Saturday, February 25, 2006

Pecan Trees

When my mother and her sisters were children, my grandfather planted a tree in their backyard that he had twisted into a loop and tied so it would grow in a circle. Years later, when I was a child and would play in that same backyard, that tree became the first one I ever climbed. It was small and had grown perfectly looped, making it easy for small hands and legs to hook into.

The trees were larger at my own home, and as I grew, so did my courage to climb them. (I’m not entirely sure that my mother knew how often I did this; it is probably one of those things best realized when your child is grown and safe already.) The woods around my home were rife with climbing candidates, particularly the pines behind the house. If there were a limb low enough for me to grab, I would latch on and throw my legs up like the tree was a set of monkey bars. I would climb as high as I dared and wonder at how different the landscape looked from up there.

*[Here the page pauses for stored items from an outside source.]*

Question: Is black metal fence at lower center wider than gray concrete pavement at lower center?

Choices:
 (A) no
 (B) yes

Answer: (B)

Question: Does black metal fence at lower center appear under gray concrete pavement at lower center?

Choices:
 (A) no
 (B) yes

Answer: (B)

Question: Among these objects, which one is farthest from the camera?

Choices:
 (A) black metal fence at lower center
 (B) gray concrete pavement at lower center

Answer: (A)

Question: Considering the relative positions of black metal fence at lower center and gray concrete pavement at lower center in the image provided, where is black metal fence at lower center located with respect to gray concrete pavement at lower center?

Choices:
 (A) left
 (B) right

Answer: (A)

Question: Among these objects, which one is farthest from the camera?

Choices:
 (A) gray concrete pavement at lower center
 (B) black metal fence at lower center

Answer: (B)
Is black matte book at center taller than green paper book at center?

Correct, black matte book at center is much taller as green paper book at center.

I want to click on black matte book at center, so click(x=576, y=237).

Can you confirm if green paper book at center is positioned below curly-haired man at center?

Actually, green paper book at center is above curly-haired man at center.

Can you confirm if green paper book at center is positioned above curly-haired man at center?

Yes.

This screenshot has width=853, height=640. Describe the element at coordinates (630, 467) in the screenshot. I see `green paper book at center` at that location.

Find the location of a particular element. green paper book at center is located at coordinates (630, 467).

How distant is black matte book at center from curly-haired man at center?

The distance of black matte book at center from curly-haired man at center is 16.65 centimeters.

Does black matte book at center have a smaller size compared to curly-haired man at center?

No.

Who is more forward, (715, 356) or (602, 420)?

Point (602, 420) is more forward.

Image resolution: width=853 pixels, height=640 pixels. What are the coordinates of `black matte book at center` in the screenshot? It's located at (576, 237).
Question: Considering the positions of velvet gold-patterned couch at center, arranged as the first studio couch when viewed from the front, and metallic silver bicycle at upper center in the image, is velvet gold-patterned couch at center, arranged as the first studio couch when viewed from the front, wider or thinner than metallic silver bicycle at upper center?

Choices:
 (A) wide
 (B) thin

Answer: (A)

Different friends had their own trees, and each tree had its own purpose. One friend’s giant pine served as the perfect water balloon bombing station. Another friend’s tall oak had large, long limbs perfect to imagine as the cockpit of the space shuttle, and we took turn being commanders.

As I got older I stopped climbing, but I still enjoyed the trees for other purposes. The shade of one on a summer’s day for reading. The trunks of two to stretch a hammock between. Watching maple leaves flip to their silvery underside, signaling impending rain. Snow coating bare branches, making everything drab and gray about a New York winter sparkling and beautiful.

I now live far from those trees of my youth, in a part of the southwest where there are no pine trees to make my hands sticky with sap and no snow to collect like diamonds on branches. There is a dearth of vegetation of any kind in the desert of central Arizona, popular opinion would have you believe. There are lots of trees here, actually. All of them were brought in by professional landscapers at great expense to make this harsh desert more hospitable. The most obvious are the palm trees, but the most striking are the pecan trees.

Pecan trees are large and sprawling. Their branches spider outward, begging to be climbed by courageous children or small animals. In the spring and summer, their lush foliage provides much-needed shade in the blistering heart of the desert. In the fall and winter their black trunks and spidery limbs are starkly beautiful against the blue desert sky. These trees towering over me feel safe and strong and permanent in a way that little in a city like Phoenix does. There is an organic vegetable farm south of the city that is open to the public that has dozens of these trees lining its driveway, and I look forward to each visit for the pleasure of walking beneath them.

Do you have a favorite tree?
This one, located in a suburb of Detroit, is mine:

1 Comments:

Blogger Big Ben said...

My grandmother lived in the country and one tree had the perfect branches, you could climb 50 or more feet in the air with little effort.